MARCH 27, 2008
While many states have laws prohibiting elected officials and public employees from returning to government work while drawing taxpayer-financed pensions, an epidemic of it exists in Florida where taxpayers are financing the lucrative salaries and multiple pensions of more than a thousand public servants.
Known as double and triple-dipping the practice is rampant in the Sunshine State where more than 1,200 former state employees collect two or more pensions and hundreds more collect at least two pensions and a salary. Nearly 200 of them get paid more than $100,000 a year on top of public retirement benefits of up to $14,000 a month. Many of them also collect a lump-sum of hundreds of thousands of dollars upon retirement.
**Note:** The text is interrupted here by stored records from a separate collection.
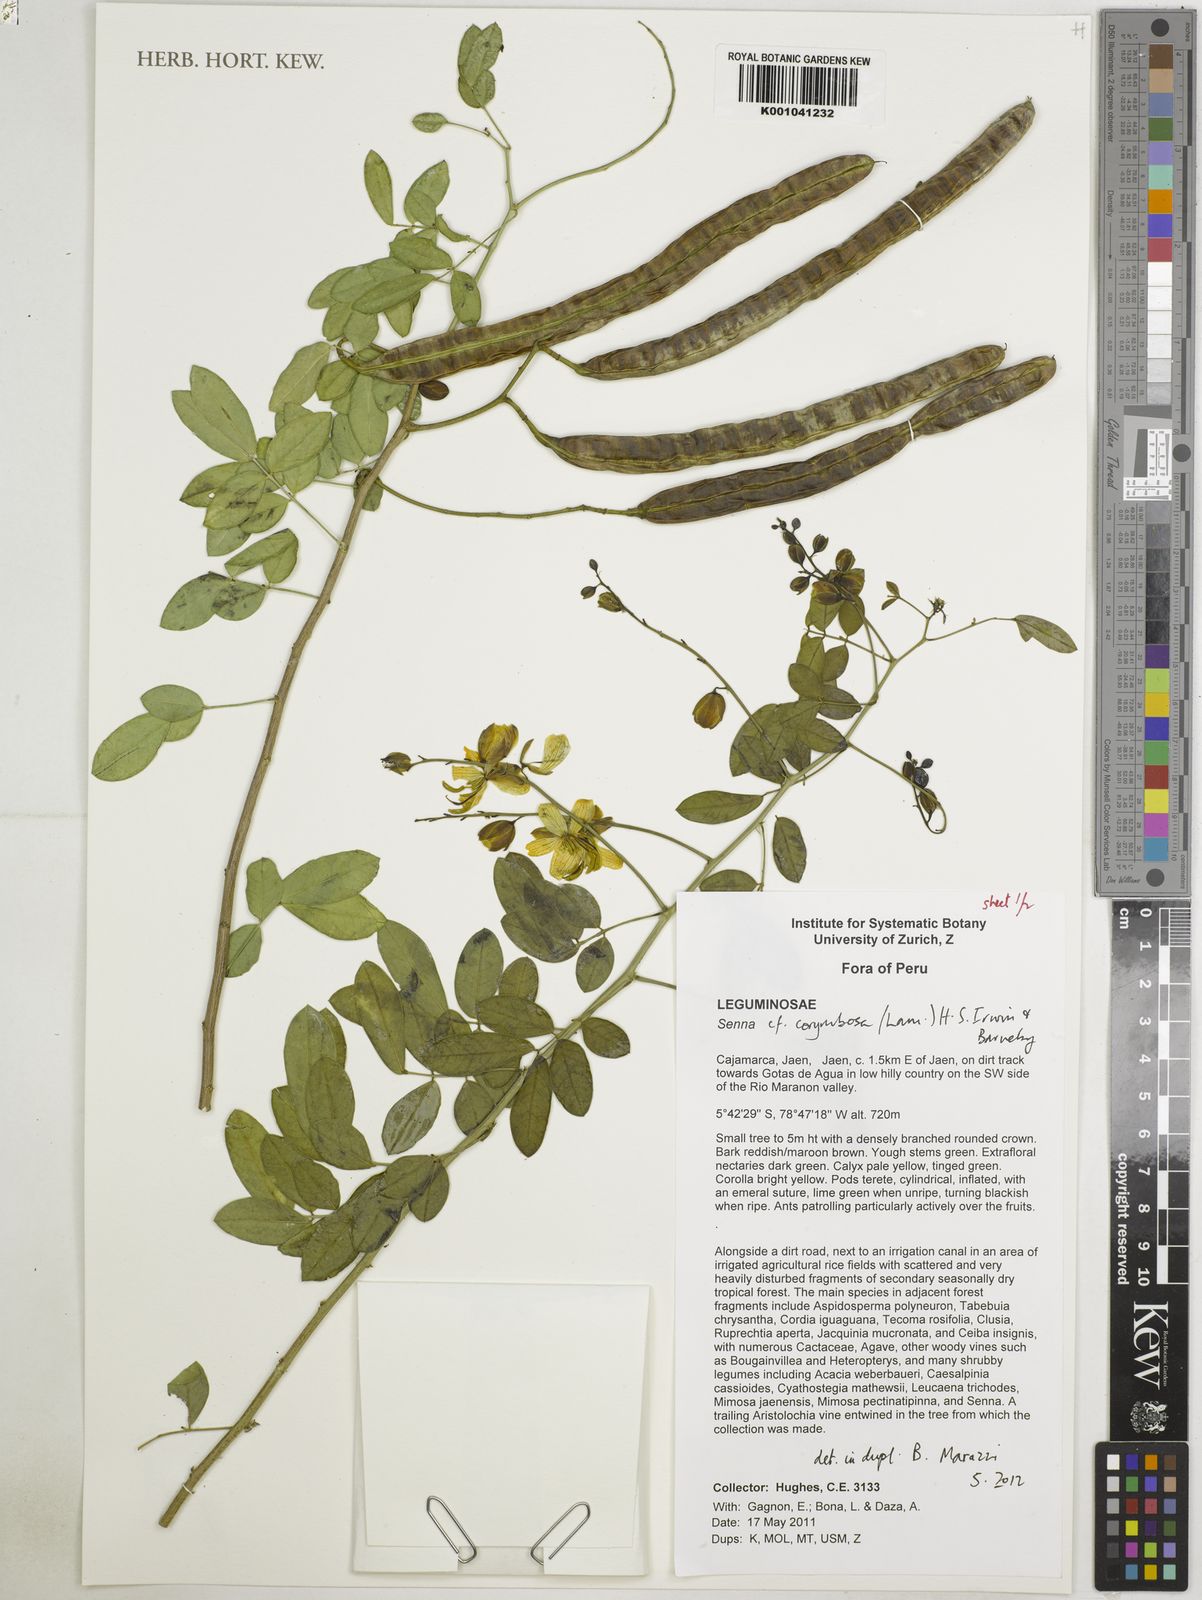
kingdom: Plantae
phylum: Tracheophyta
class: Magnoliopsida
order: Fabales
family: Fabaceae
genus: Senna
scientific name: Senna corymbosa
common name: Argentine senna
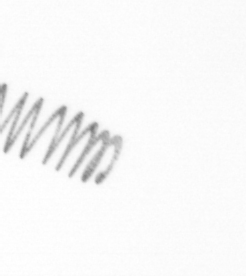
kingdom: Chromista
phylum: Ochrophyta
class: Bacillariophyceae
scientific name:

The triple dippers include public school principals, teachers, law enforcement officers, health department employees, court clerks and dozens of other public employees throughout the state. Additionally, more than 200 elected officials and senior managers who have quietly retired actually continue working, many in the same job where they earned their pension.
Because many state lawmakers benefit from this outrageous system, they aren’t motivated to pass legislation to stop it. Many other states have made it illegal to take any public sector job in the same retirement system without forfeiting retirement benefits. In New York, for instance, public employees who retire and return to government work must forfeit their pensions during the time they get a salary.
There is little hope that a similar law will pass in Florida, according to one Republican legislator who says “it’s going to be a bit of an uphill battle” because there are more “double dippers in the legislature” than anyone thought. He called the situation a mess.